_Goal of the exercise:_ Retype the text from every row below line for line, leaving out the pictures.

[Start of section]

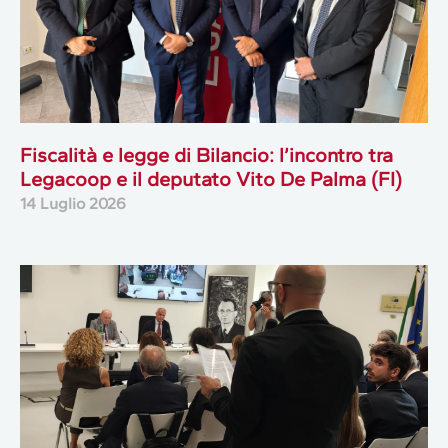
Fiscalità e legge di Bilancio: l’incontro tra
Legacoop e il deputato Vito De Palma (FI)
14 Luglio 2026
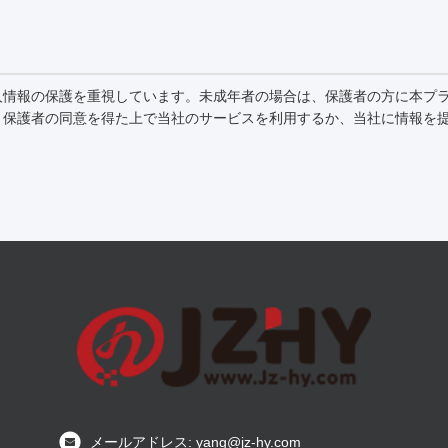
人情報の保護を重視しています。未成年者の場合は、保護者の方に本プ
、保護者の同意を得た上で当社のサービスを利用するか、当社に情報を
メールアドレス: yang@jz-hy.com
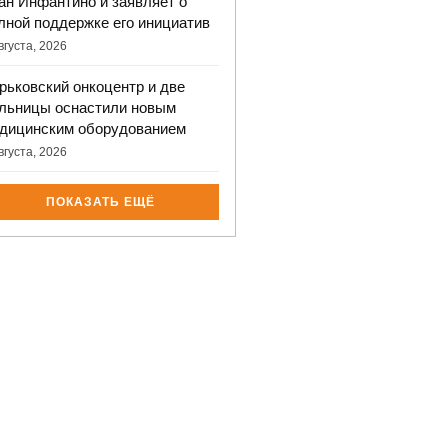
ан Инфантино и заявляет о
лной поддержке его инициатив
вгуста, 2026
рьковский онкоцентр и две
льницы оснастили новым
дицинским оборудованием
вгуста, 2026
ПОКАЗАТЬ ЕЩЁ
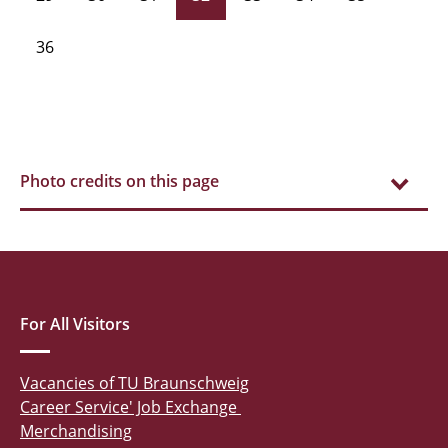
36
Photo credits on this page
For All Visitors
Vacancies of TU Braunschweig
Career Service' Job Exchange
Merchandising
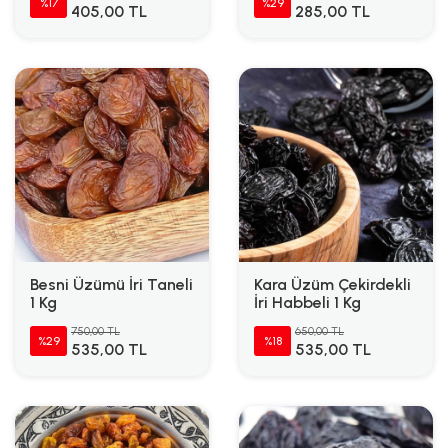
%17
%29
405,00 TL
285,00 TL
Besni Üzümü İri Taneli
Kara Üzüm Çekirdekli
1 Kg
İri Habbeli 1 Kg
750,00 TL
650,00 TL
%29
%18
535,00 TL
535,00 TL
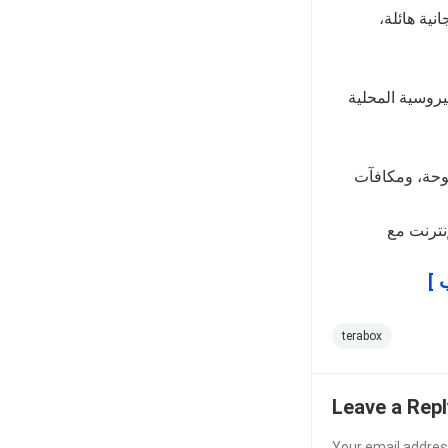
انية هائلة
روسية المحلية
توحة، ومكافآت
terabox
Leave a Repl
Your email address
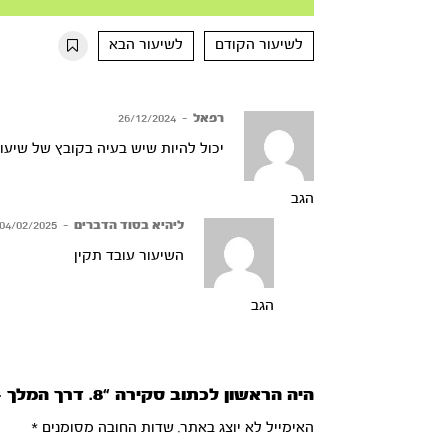
Mute
Settings
Rewind
Forward
10s
10s
לשיעור הקודם
לשיעור הבא
רפאל
–
26/12/2024
יכול להיות שיש בעיה בקובץ של שיעור 8 לא מצליח לצפ
הגב
ליהיא בסוד הדברים
–
04/02/2025
השיעור עובד תקין
הגב
היה הראשון לכתוב סקירה “8. דרך המלך – תיקון ההוד”
האימייל לא יוצג באתר.
שדות החובה מסומנים
*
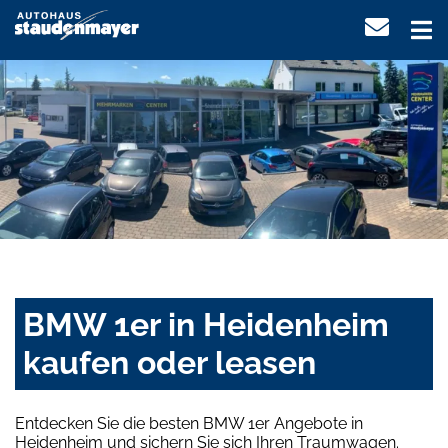
BMW 1er in Heidenheim
kaufen oder leasen
Entdecken Sie die besten BMW 1er Angebote in
Heidenheim und sichern Sie sich Ihren Traumwagen.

[End of section]

_Exercise response:_
Fiscalità e legge di Bilancio: l’incontro tra
Legacoop e il deputato Vito De Palma (FI)
14 Luglio 2026
人情報の保護を重視しています。未成年者の場合は、保護者の方に本プ
、保護者の同意を得た上で当社のサービスを利用するか、当社に情報を
メールアドレス: yang@jz-hy.com
ан Инфантино и заявляет о
лной поддержке его инициатив
вгуста, 2026
рьковский онкоцентр и две
льницы оснастили новым
дицинским оборудованием
вгуста, 2026
ПОКАЗАТЬ ЕЩЁ
36
Photo credits on this page
For All Visitors
Vacancies of TU Braunschweig
Career Service' Job Exchange
Merchandising
%17
%29
405,00 TL
285,00 TL
Besni Üzümü İri Taneli
Kara Üzüm Çekirdekli
1 Kg
İri Habbeli 1 Kg
750,00 TL
650,00 TL
%29
%18
535,00 TL
535,00 TL
انية هائلة
روسية المحلية
توحة، ومكافآت
terabox
Leave a Repl
Your email address
Mute
Settings
Rewind
Forward
10s
10s
לשיעור הקודם
לשיעור הבא
רפאל
–
26/12/2024
יכול להיות שיש בעיה בקובץ של שיעור 8 לא מצליח לצפ
הגב
ליהיא בסוד הדברים
–
04/02/2025
השיעור עובד תקין
הגב
היה הראשון לכתוב סקירה “8. דרך המלך – תיקון ההוד”
האימייל לא יוצג באתר.
שדות החובה מסומנים
*
BMW 1er in Heidenheim
kaufen oder leasen
Entdecken Sie die besten BMW 1er Angebote in
Heidenheim und sichern Sie sich Ihren Traumwagen.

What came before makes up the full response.